Below cell visualizes the first 5 images using matplotlib, and also extracted the expected labels.

In [None]:
import os
import glob
import tarfile
import matplotlib.pyplot as plt
import numpy as np

data_folder = os.path.join(os.getcwd(), 'cifar10-data')
extracted_folder = os.path.join(data_folder, "extracted")
os.makedirs(extracted_folder, exist_ok=True)

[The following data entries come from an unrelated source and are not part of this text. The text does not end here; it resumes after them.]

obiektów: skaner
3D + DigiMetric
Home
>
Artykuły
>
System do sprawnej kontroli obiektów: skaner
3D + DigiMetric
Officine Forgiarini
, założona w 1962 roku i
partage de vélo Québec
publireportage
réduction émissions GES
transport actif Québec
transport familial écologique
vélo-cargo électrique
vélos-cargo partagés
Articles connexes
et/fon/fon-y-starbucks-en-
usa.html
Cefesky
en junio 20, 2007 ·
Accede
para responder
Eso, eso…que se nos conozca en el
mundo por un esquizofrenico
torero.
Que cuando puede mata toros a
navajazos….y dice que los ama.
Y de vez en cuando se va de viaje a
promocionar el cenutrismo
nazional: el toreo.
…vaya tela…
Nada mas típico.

cifar_gz = glob.glob(os.path.join(data_folder,"**/cifar-10-python.tar.gz"), recursive=True)[0]

def unpickle(file):
    import pickle
    with open(file, 'rb') as fo:
        dict = pickle.load(fo, encoding='latin1')
    return dict

with tarfile.open(cifar_gz, "r:gz") as tar:
    tar.extractall(path=extracted_folder)
    tar.close()

train_batches = glob.glob(os.path.join(extracted_folder, "**/data_batch_*"), recursive=True)
test_batch = glob.glob(os.path.join(extracted_folder, "**/test_batch*"), recursive=True)[0]
meta_file = glob.glob(os.path.join(extracted_folder, "**/batches.meta"), recursive=True)[0]

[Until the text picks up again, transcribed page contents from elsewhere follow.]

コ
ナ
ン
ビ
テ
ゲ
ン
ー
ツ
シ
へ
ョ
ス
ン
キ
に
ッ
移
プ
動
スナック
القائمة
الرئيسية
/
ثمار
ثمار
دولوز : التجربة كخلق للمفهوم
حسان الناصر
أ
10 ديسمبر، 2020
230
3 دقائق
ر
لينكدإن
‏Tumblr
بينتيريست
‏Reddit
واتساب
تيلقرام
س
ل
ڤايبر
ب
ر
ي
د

# data_batch = unpickle(train_batches[0])
data_batch = unpickle(test_batch)
meta_data = unpickle(meta_file)

# take the images data from batch data
images = data_batch['data']
# reshape and transpose the images
images = images.reshape(len(images),3,32,32).transpose(0,2,3,1)
# take labels of the images 
labels = data_batch['labels']
# label names of the images
label_names = meta_data['label_names']

# dispaly random images
# define row and column of figure
rows, columns = 1, 5
# take random image idex id
# imageId = np.random.randint(0, len(images), rows * columns)
imageId = np.arange(0, rows * columns)
# take images for above random image ids
images = images[imageId]
# take labels for these images only
labels = [labels[i] for i in imageId]

# define figure
fig=plt.figure(figsize=(10, 10))
# visualize these random images
for i in range(1, columns*rows +1):
    fig.add_subplot(rows, columns, i)
    plt.imshow(images[i-1])
    plt.xticks([])
    plt.yticks([])
    plt.title("{}"
          .format(label_names[labels[i-1]]))
plt.show()

Use test_request_pytorch/cifar_test_input_img_first_5_pytorch.json to test first 5 images to the trained model. 
The response shows the prediction of each image. 

In [None]:
import json
prop_response = json.loads(properties.replace(os.linesep,""))
score_uri = prop_response["scoring_uri"]

cred_response = json.loads(credentials.replace(os.linesep, ""))
access_token = cred_response["accessToken"]

def parse_predicts(predicts):
    import numpy as np
    classes = ('plane', 'car', 'bird', 'cat', 'deer',
            'dog', 'frog', 'horse', 'ship', 'truck')
    np_predicts = np.array(predicts)
    pred_indexes = np.argmax(np_predicts, 1)

    predict_labels = [classes[i] for i in pred_indexes]
    return predict_labels

import requests
total = 5
match = 0
testClasses = [label_names[i] for i in labels]

with open(os.path.join("test_request_pytorch", f"cifar_test_input_img_first_{total}_pytorch.json"), "r") as fp:
    inputs_json = json.load(fp)

inputs = json.dumps(inputs_json)

headers = {'Content-Type': 'application/json', 'Authorization': f"Bearer {access_token}"}
r = requests.post(score_uri, data=inputs, headers=headers)

predicts = r.json()["predicts"]

predict_labels = parse_predicts(predicts)

for i in range(0, total):
    test_label = testClasses[i]
    predict_label = predict_labels[i]
    if test_label == predict_label:
        match = match + 1
    print(f"Image {i}, tag_label: {test_label}, predict_label: {predict_label}")

acc = match / total / 1.0
print(f"Tested {total} images, accuracy: {acc}")

Then you can easily get the predictions of labels:

Depending on your model, you may or may not get the correct label which is "cat".